Charlotte Mew

1869 –
1928

Charlotte Mary Mew, born on November 15, 1869, in London, was an English poet and short story writer. She was the third of seven children born to Frederick Mew, an architect in London, and Anna Maria (née Kendall). Two of her brothers died in infancy, and another during his boyhood. Both a brother and sister, Henry and Freda, were committed to mental hospitals during their youth due to schizophrenia.  Mew was enrolled at Gower Street School for Girls at age ten.

Mew began her literary career with prose.

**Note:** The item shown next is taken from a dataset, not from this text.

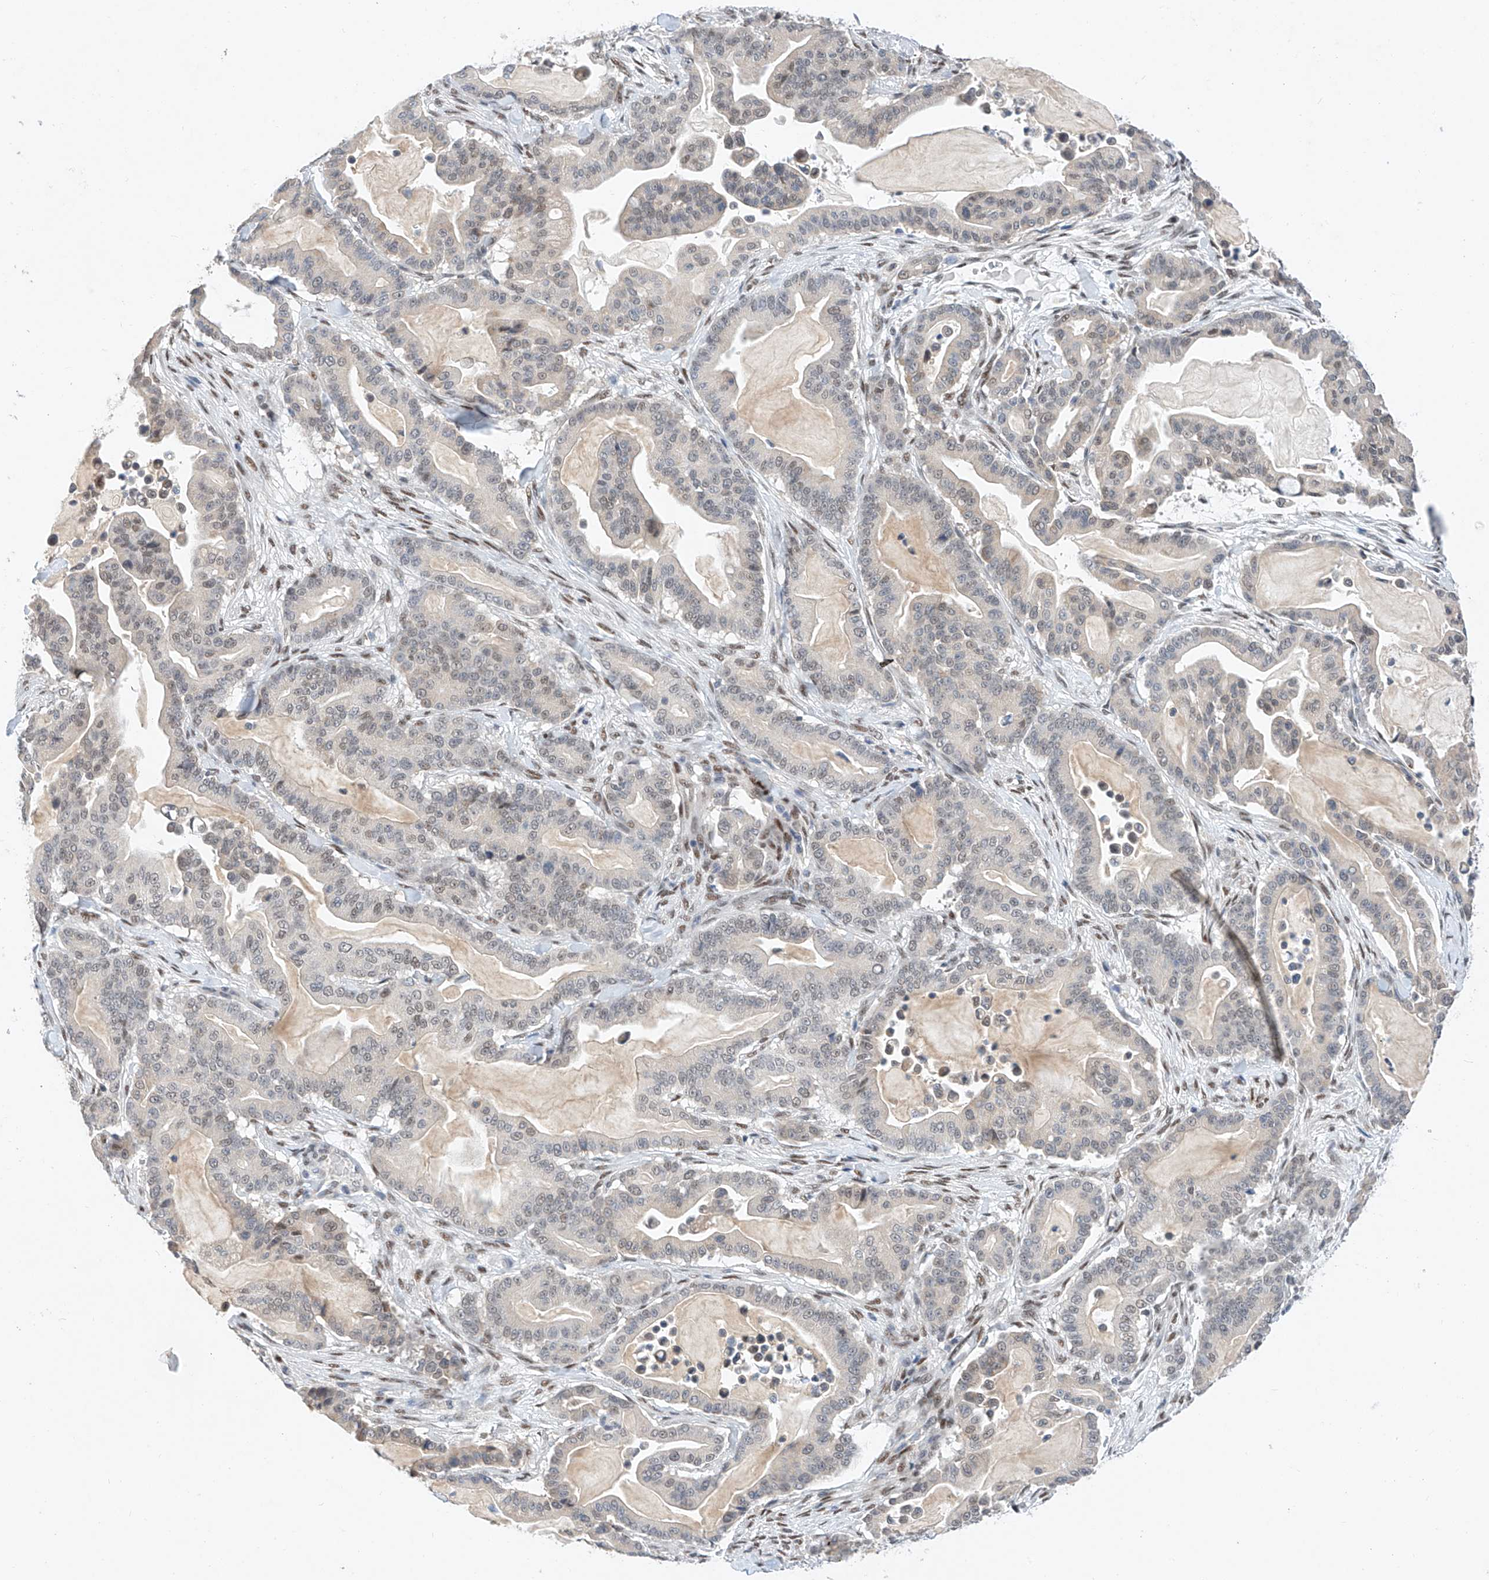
{"staining": {"intensity": "weak", "quantity": "<25%", "location": "nuclear"}, "tissue": "pancreatic cancer", "cell_type": "Tumor cells", "image_type": "cancer", "snomed": [{"axis": "morphology", "description": "Adenocarcinoma, NOS"}, {"axis": "topography", "description": "Pancreas"}], "caption": "Tumor cells are negative for protein expression in human pancreatic adenocarcinoma.", "gene": "KCNJ1", "patient": {"sex": "male", "age": 63}}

She published a short story titled “Passed” in The Yellow Book, a London-based quarterly, in 1894. She published both poetry and prose in another journal, Temple Bar, between 1899 and 1906, as well as “Requiescat,” which appeared in The Nation in 1909. She published “The Farmer’s Bride,” first in the March 1913 issue of The Nation, then in an eponymously titled collection published by Harold Monro’s Poetry Bookshop in 1916. Its release brought her some fame. In March 1921, a new edition of the collection was released with eleven new poems. Her other collections are The Rambling Sailor (Harold Monro’s Poetry Bookshop, 1929), a posthumous work with thirty-two previously uncollected poems, and Saturday Market (Macmillan, 1921).

Throughout her life, Mew was very close to her surviving sister, Anne, and lived with her until the latter’s death. Mew died in London on March 24, 1928.